*** Opening of Text segment ***

Windcrest is a city in Bexar County, Texas, United States. Its population was 5,865 at the 2020 census. It is part of the San Antonio metropolitan area.

==Geography==
Windcrest is located in northeastern Bexar County. It is bordered to the north, west, and south by San Antonio and to the east by unincorporated neighborhoods in Bexar County. It is 11 mi northeast of downtown San Antonio.

According to the United States Census Bureau, it has a total area of 5.6 km2, of which 0.01 sqkm, or 0.23%, is covered by water.

==Demographics==

Historical population
| Census | Pop. | Note | %± |
| 1960 | 441 |  | — |
| 1970 | 3,371 |  | 664.4% |
| 1980 | 5,332 |  | 58.2% |
| 1990 | 5,331 |  | 0.0% |
| 2000 | 5,105 |  | −4.2% |
| 2010 | 5,364 |  | 5.1% |
| 2020 | 5,865 |  | 9.3% |
U.S. Decennial Census

===2020 census===

As of the 2020 census, Windcrest had a population of 5,865, 2,403 households, and 1,317 families residing in the city. The median age was 52.2 years. 15.9% of residents were under the age of 18 and 31.0% of residents were 65 years of age or older. For every 100 females there were 90.2 males, and for every 100 females age 18 and over there were 88.2 males age 18 and over. The census also reported 941 Veterans and that 10.6% of the population were foreign born persons.

*** Close of Text segment ***
*** Opening of Data provided ***

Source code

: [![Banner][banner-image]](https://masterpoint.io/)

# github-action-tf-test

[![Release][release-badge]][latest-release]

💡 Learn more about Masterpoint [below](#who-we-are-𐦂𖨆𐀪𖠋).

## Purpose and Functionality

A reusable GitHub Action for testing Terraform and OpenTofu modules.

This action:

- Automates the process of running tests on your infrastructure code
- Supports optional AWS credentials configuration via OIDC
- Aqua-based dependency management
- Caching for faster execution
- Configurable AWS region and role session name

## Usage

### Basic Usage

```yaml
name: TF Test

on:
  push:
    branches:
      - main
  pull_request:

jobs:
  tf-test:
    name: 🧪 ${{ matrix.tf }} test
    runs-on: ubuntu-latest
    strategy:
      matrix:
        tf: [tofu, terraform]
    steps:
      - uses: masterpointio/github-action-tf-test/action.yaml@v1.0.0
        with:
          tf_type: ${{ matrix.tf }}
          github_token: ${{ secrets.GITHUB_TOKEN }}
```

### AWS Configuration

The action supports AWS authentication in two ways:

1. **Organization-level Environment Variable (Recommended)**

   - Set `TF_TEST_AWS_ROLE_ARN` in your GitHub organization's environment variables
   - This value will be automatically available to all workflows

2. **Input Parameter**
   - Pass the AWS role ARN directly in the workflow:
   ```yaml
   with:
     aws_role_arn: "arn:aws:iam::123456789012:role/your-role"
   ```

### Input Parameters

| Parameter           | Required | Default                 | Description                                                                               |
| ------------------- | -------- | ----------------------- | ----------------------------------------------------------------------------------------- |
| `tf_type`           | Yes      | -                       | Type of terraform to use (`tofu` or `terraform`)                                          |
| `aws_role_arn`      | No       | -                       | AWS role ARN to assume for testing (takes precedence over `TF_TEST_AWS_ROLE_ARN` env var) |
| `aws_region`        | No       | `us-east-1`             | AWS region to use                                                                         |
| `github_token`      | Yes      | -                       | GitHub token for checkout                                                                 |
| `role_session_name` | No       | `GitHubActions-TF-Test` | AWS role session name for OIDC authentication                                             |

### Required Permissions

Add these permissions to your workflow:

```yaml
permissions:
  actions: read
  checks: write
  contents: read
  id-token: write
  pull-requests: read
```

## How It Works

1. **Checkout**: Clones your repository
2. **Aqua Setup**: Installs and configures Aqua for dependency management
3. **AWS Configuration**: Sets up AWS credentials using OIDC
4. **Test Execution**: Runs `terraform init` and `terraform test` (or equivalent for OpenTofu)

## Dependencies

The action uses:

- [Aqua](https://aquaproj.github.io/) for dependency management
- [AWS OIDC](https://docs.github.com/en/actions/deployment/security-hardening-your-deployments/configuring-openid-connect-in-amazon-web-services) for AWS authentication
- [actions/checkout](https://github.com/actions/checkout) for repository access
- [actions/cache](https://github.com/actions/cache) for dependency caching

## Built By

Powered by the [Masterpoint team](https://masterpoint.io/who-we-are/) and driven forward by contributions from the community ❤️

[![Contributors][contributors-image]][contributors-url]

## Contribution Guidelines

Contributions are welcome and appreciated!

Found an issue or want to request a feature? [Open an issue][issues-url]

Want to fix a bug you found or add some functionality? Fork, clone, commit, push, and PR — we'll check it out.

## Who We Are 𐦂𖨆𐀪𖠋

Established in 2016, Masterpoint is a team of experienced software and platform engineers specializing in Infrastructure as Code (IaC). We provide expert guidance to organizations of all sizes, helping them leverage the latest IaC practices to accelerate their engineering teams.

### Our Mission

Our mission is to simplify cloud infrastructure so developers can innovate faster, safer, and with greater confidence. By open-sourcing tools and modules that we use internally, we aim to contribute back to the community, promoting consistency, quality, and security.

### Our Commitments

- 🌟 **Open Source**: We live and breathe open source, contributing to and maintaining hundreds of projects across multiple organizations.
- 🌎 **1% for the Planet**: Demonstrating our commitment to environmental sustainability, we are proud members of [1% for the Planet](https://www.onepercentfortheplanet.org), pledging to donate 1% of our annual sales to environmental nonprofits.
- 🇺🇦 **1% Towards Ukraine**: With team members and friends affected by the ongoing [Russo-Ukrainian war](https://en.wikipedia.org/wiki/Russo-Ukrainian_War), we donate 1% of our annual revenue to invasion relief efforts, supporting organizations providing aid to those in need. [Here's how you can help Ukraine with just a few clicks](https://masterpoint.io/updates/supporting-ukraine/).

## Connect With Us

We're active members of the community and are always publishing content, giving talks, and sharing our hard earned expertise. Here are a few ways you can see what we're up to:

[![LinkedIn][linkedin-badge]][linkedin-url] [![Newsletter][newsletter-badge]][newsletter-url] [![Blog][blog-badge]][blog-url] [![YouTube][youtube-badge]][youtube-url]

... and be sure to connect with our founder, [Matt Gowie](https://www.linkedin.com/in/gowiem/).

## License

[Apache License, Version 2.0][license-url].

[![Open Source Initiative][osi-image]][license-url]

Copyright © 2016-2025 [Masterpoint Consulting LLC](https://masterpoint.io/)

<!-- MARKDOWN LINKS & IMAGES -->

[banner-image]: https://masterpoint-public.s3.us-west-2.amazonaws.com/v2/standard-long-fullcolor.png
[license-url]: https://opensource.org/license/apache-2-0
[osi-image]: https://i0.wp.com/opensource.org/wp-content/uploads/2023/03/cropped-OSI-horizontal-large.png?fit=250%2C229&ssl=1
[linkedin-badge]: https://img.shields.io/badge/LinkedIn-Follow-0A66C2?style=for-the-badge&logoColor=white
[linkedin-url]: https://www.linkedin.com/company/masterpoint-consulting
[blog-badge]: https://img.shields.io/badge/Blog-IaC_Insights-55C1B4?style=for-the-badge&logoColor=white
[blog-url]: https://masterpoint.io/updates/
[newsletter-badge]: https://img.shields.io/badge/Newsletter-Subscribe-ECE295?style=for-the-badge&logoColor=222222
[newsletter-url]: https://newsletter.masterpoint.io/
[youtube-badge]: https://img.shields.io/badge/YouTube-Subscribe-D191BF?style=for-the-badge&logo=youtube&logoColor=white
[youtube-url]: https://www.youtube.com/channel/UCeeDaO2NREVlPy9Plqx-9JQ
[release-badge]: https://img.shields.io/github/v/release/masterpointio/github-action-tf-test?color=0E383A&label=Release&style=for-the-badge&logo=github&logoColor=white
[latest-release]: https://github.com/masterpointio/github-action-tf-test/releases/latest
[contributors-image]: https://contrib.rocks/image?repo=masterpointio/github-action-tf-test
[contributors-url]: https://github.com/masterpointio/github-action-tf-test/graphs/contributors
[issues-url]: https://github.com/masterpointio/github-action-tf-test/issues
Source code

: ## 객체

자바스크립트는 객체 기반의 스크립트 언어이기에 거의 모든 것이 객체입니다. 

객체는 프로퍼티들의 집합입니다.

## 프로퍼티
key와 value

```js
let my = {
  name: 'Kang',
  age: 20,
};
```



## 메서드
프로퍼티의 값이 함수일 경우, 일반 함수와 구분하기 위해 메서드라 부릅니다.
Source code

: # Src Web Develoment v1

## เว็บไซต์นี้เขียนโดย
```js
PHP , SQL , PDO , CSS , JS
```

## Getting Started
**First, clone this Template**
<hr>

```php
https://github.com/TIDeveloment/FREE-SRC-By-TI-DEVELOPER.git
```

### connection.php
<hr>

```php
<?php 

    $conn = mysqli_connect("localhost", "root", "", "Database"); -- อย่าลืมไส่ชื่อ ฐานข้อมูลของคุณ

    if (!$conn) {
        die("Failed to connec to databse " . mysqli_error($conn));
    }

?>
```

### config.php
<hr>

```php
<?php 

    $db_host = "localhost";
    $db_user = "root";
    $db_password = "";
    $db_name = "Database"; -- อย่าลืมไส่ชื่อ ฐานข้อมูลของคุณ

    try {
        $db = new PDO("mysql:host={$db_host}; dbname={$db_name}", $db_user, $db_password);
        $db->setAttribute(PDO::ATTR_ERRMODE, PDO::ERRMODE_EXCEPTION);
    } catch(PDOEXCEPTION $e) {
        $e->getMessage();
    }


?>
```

*** Close of Data provided ***

[What you will do]
According to the Windcrest text, how far is the city from downtown San Antonio, and in what direction? Use only the Windcrest text for the following; set the records aside.

[Result of the exercise]
Windcrest is 11 mi northeast of downtown San Antonio.